11th Annual IGSS Conference • September 24, 2020

Integrating Genetics and the Social Sciences 2020

The Impact of Late-Career Job Loss and Genotype on Changes in Body Mass Index

Julia Goodwin, Department of Sociology, University of Wisconsin-Madison

High body mass index (BMI) continues to be a pressing public health concern in the U.S. Recent statistics show 75% of the adult population is overweight—42% of which are classified as obese (Ogden et al., 2012). Though changes in individuals' lifestyles have fueled the obesity epidemic in the United States, more work is needed to understand the joint contribution of biological and social forces that affect body weight over the life course.
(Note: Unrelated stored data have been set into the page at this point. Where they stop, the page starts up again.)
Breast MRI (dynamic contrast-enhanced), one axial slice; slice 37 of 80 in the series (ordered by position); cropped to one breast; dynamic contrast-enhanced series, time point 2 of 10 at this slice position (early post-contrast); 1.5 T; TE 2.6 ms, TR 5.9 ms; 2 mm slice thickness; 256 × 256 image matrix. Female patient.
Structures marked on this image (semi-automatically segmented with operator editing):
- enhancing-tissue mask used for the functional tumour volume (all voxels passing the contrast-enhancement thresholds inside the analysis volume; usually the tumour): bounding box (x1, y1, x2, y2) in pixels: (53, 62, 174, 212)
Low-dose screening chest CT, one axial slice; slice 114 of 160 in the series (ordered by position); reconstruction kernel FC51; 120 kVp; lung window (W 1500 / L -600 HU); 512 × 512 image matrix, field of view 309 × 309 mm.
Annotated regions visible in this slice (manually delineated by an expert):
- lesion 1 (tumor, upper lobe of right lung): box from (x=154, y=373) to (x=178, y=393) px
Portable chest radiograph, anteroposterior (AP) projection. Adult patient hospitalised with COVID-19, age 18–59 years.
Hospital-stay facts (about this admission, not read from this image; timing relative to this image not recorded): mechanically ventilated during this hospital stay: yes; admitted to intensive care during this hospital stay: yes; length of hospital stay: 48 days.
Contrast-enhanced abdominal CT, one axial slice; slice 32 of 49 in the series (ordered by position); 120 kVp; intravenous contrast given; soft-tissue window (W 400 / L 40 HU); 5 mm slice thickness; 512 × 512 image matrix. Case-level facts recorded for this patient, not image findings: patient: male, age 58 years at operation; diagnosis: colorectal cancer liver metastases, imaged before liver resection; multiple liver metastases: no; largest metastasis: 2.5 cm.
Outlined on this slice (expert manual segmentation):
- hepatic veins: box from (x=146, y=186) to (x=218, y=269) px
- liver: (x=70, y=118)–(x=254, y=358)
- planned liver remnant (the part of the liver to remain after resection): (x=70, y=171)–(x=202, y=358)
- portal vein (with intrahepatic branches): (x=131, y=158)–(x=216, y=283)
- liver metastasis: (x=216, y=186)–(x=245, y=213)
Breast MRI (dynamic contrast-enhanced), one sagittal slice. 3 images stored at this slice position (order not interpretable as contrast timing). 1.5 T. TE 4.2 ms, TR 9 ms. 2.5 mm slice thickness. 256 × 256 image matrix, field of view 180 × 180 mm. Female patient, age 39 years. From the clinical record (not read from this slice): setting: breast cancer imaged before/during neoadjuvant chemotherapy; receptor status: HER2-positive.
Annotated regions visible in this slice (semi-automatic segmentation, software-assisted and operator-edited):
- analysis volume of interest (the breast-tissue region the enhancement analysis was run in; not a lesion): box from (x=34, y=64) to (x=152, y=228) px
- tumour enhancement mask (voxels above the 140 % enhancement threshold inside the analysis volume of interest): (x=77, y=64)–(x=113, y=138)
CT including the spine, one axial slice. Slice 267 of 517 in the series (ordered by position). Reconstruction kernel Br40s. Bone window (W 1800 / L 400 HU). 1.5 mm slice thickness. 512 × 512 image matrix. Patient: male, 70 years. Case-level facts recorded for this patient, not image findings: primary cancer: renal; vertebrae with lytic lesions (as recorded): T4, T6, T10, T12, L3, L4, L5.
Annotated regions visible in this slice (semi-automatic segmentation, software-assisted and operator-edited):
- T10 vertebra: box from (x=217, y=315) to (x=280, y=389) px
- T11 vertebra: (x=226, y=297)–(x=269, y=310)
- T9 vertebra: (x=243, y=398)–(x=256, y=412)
In particular, research must incorporate genetic, behavioral, and social factors to more accurately explain the complex etiology of cardiovascular risk factors like BMI and, more generally, the degree to which socioeconomic stressors trigger health inequities, and are amplified through biological channels. The following paper uses a gene-by-environment (G x E) interaction analysis to quantify the joint effect of individuals' genetic predisposition and job loss on changes in BMI. A major contribution of this paper is the use of both a mean PGS (mPGS) and a variance PGS (vPGS) for BMI in the G x E analysis. The vPGS—which has not been used in social genomics research—captures the genetic effects of phenotypic variability, making it a more suitable to detect changes in a complex phenotype like BMI that are the result of environmental factors.